- Opening Delimiter -

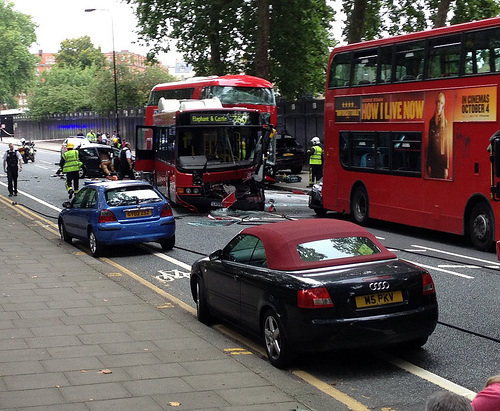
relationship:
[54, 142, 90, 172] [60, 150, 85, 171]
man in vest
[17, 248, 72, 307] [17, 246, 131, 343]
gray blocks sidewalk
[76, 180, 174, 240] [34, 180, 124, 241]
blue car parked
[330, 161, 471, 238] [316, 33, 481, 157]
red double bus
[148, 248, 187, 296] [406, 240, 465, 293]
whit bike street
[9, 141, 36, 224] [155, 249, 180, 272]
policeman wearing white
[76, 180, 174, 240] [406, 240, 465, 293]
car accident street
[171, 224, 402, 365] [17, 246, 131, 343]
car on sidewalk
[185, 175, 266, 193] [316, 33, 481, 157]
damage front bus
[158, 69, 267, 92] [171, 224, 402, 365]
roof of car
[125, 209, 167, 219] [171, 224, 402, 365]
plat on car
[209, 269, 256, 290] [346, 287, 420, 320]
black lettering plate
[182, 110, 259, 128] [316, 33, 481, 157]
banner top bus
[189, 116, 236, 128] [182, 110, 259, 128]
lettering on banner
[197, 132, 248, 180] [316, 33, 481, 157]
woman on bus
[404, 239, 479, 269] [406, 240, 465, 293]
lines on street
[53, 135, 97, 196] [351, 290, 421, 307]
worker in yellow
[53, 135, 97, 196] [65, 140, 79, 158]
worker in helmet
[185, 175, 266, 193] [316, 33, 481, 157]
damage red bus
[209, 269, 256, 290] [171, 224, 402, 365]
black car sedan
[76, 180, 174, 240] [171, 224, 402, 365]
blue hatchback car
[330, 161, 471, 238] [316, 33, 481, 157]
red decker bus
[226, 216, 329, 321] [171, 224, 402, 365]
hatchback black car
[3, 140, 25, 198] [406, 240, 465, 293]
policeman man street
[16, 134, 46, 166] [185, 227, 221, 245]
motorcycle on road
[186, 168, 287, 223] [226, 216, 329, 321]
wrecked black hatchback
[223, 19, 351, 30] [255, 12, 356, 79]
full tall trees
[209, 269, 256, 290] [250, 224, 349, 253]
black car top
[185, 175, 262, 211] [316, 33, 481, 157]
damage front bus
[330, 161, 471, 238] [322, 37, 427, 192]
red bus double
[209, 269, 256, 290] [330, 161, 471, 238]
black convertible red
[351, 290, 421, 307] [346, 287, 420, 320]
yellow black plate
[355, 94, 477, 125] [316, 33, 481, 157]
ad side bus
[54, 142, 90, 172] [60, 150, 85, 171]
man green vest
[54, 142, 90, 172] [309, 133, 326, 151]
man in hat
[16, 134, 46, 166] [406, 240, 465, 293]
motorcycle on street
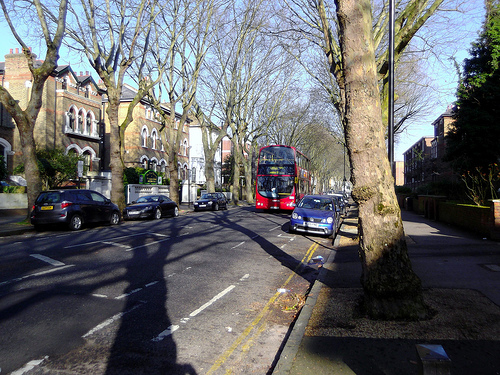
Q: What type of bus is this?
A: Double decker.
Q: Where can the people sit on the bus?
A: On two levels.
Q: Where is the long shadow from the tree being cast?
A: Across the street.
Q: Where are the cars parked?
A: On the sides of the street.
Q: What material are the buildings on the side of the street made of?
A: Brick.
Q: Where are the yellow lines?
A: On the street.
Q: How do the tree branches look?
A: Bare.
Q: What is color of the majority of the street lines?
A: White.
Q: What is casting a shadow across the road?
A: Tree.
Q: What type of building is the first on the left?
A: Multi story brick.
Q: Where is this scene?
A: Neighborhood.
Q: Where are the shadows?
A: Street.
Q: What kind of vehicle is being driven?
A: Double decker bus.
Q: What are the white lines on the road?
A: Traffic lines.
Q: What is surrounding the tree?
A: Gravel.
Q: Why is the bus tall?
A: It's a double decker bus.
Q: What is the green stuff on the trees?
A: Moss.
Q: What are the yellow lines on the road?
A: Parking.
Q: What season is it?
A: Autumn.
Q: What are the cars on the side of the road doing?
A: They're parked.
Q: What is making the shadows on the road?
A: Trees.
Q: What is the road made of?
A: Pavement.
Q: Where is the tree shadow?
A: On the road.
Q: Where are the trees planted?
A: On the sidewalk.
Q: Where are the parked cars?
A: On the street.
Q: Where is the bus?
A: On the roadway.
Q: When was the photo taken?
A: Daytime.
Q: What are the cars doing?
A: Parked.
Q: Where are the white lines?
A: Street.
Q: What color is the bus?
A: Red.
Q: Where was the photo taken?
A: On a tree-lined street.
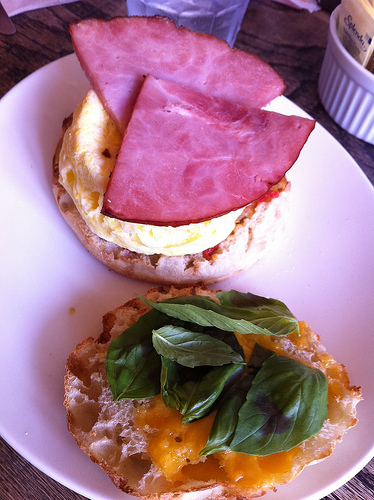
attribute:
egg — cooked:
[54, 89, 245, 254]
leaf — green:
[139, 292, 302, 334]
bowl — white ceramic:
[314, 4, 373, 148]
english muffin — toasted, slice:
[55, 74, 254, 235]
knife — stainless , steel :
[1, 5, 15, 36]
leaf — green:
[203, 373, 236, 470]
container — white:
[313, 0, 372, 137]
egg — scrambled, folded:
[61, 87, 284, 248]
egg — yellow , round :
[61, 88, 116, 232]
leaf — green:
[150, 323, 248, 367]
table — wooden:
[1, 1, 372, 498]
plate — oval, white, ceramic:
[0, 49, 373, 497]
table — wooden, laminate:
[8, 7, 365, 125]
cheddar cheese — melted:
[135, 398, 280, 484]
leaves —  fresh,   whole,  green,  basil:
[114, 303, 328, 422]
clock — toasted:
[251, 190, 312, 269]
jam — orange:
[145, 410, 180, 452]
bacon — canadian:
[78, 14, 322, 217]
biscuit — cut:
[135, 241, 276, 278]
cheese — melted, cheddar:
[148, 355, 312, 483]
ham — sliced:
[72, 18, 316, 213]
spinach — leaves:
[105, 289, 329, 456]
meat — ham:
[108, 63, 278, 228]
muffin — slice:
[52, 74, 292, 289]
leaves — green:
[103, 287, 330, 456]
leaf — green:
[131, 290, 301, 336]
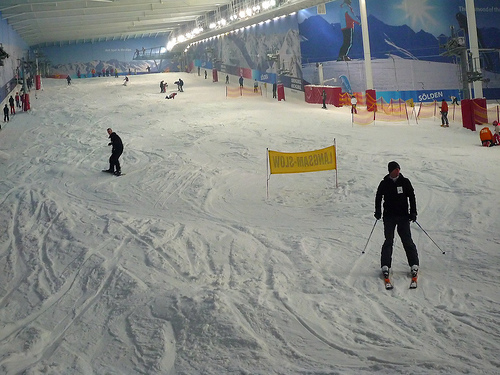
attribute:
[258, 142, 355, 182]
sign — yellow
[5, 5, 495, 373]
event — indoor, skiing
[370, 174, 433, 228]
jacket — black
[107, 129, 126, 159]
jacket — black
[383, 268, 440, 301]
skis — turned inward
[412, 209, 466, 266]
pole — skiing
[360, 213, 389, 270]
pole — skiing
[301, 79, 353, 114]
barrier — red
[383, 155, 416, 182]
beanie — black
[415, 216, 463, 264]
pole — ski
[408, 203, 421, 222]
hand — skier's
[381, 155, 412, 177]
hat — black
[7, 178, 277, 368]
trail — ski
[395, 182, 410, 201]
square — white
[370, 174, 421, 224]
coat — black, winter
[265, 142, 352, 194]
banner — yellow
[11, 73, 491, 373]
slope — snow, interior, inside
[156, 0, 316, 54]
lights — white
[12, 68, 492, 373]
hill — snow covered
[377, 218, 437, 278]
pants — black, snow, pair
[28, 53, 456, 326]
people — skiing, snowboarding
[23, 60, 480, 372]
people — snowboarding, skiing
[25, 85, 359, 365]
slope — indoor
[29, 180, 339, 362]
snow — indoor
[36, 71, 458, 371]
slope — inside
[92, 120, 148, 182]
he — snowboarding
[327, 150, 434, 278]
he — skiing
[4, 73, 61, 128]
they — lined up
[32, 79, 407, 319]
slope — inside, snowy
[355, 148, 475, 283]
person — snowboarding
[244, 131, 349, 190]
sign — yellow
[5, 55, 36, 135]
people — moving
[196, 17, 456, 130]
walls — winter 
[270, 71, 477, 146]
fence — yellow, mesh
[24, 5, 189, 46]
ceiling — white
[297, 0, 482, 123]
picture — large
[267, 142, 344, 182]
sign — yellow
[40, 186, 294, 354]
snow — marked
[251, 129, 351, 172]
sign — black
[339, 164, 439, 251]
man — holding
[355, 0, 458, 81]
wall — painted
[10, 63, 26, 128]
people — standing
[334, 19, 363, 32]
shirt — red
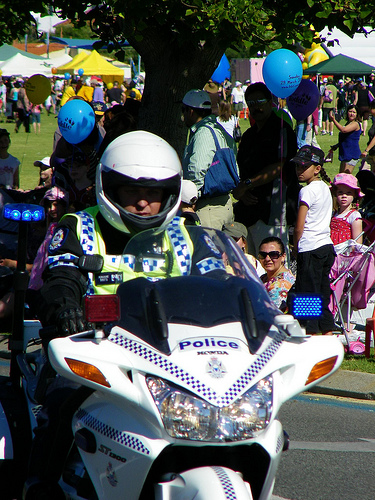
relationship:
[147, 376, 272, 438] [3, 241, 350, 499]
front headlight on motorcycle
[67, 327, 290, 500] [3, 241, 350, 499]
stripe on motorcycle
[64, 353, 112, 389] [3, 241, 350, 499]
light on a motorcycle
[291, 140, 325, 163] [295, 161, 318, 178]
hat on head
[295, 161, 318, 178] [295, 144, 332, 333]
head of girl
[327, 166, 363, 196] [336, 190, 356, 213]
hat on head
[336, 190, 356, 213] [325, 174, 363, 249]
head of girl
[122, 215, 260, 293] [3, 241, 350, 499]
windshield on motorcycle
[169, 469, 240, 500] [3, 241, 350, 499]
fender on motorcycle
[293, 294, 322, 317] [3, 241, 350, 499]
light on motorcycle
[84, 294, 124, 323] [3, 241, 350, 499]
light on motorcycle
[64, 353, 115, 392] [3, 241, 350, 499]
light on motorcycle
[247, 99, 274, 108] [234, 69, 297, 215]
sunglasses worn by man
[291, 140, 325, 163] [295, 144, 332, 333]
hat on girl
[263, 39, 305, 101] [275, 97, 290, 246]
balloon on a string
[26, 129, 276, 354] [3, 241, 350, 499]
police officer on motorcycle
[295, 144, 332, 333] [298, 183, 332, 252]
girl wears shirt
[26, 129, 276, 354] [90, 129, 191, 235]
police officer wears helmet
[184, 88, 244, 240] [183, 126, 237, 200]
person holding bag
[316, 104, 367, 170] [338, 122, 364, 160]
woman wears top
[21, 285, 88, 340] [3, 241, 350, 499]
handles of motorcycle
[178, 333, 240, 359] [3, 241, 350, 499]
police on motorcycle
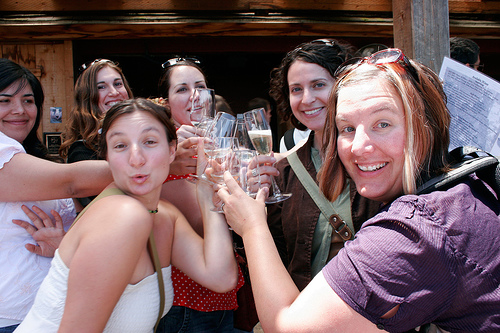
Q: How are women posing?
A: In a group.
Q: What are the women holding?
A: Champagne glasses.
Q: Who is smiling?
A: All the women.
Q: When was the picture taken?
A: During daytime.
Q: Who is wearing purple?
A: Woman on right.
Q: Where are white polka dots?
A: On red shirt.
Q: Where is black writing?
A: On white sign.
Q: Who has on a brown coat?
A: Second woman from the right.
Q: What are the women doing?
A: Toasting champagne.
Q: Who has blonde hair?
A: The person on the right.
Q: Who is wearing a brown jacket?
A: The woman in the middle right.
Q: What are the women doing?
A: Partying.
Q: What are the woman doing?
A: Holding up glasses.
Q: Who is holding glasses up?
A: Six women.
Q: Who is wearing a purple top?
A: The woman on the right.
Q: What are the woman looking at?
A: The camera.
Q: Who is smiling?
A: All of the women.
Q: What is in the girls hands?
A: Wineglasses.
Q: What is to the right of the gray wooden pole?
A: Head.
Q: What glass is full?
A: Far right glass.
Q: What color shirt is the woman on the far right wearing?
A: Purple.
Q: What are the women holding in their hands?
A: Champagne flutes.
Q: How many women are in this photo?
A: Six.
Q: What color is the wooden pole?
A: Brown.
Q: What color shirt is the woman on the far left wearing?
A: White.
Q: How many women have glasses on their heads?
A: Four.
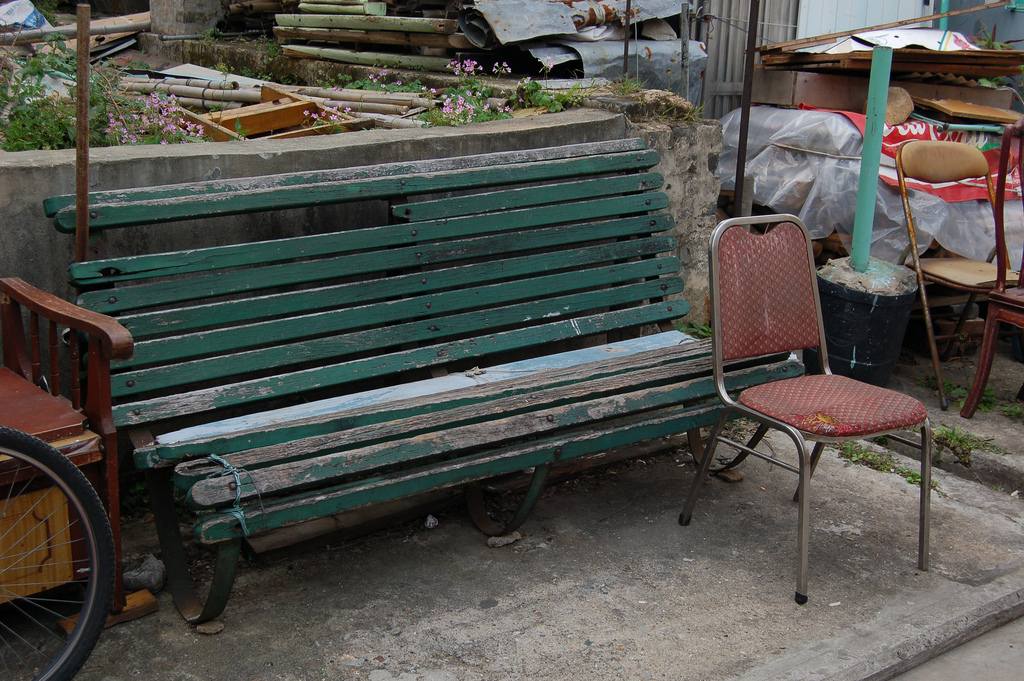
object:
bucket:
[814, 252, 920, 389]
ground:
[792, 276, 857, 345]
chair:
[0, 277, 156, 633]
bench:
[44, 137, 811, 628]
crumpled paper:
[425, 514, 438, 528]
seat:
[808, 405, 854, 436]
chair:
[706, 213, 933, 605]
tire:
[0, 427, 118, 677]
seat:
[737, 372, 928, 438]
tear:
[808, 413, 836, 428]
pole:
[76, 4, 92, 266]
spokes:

- Closing Delimiter -

▶ _Problem statement_
Reproduce the items word for word from the very beginning through the line containing "A: Double decker.", omitting the pictures.

▶ _Written response_
relationship:
[54, 142, 90, 172] [60, 150, 85, 171]
man in vest
[17, 248, 72, 307] [17, 246, 131, 343]
gray blocks sidewalk
[76, 180, 174, 240] [34, 180, 124, 241]
blue car parked
[330, 161, 471, 238] [316, 33, 481, 157]
red double bus
[148, 248, 187, 296] [406, 240, 465, 293]
whit bike street
[9, 141, 36, 224] [155, 249, 180, 272]
policeman wearing white
[76, 180, 174, 240] [406, 240, 465, 293]
car accident street
[171, 224, 402, 365] [17, 246, 131, 343]
car on sidewalk
[185, 175, 266, 193] [316, 33, 481, 157]
damage front bus
[158, 69, 267, 92] [171, 224, 402, 365]
roof of car
[125, 209, 167, 219] [171, 224, 402, 365]
plat on car
[209, 269, 256, 290] [346, 287, 420, 320]
black lettering plate
[182, 110, 259, 128] [316, 33, 481, 157]
banner top bus
[189, 116, 236, 128] [182, 110, 259, 128]
lettering on banner
[197, 132, 248, 180] [316, 33, 481, 157]
woman on bus
[404, 239, 479, 269] [406, 240, 465, 293]
lines on street
[53, 135, 97, 196] [351, 290, 421, 307]
worker in yellow
[53, 135, 97, 196] [65, 140, 79, 158]
worker in helmet
[185, 175, 266, 193] [316, 33, 481, 157]
damage red bus
[209, 269, 256, 290] [171, 224, 402, 365]
black car sedan
[76, 180, 174, 240] [171, 224, 402, 365]
blue hatchback car
[330, 161, 471, 238] [316, 33, 481, 157]
red decker bus
[226, 216, 329, 321] [171, 224, 402, 365]
hatchback black car
[3, 140, 25, 198] [406, 240, 465, 293]
policeman man street
[16, 134, 46, 166] [185, 227, 221, 245]
motorcycle on road
[186, 168, 287, 223] [226, 216, 329, 321]
wrecked black hatchback
[223, 19, 351, 30] [255, 12, 356, 79]
full tall trees
[209, 269, 256, 290] [250, 224, 349, 253]
black car top
[185, 175, 262, 211] [316, 33, 481, 157]
damage front bus
[330, 161, 471, 238] [322, 37, 427, 192]
red bus double
[209, 269, 256, 290] [330, 161, 471, 238]
black convertible red
[351, 290, 421, 307] [346, 287, 420, 320]
yellow black plate
[355, 94, 477, 125] [316, 33, 481, 157]
ad side bus
[54, 142, 90, 172] [60, 150, 85, 171]
man green vest
[54, 142, 90, 172] [309, 133, 326, 151]
man in hat
[16, 134, 46, 166] [406, 240, 465, 293]
motorcycle on street
Q: What type of bus is this?
A: Double decker.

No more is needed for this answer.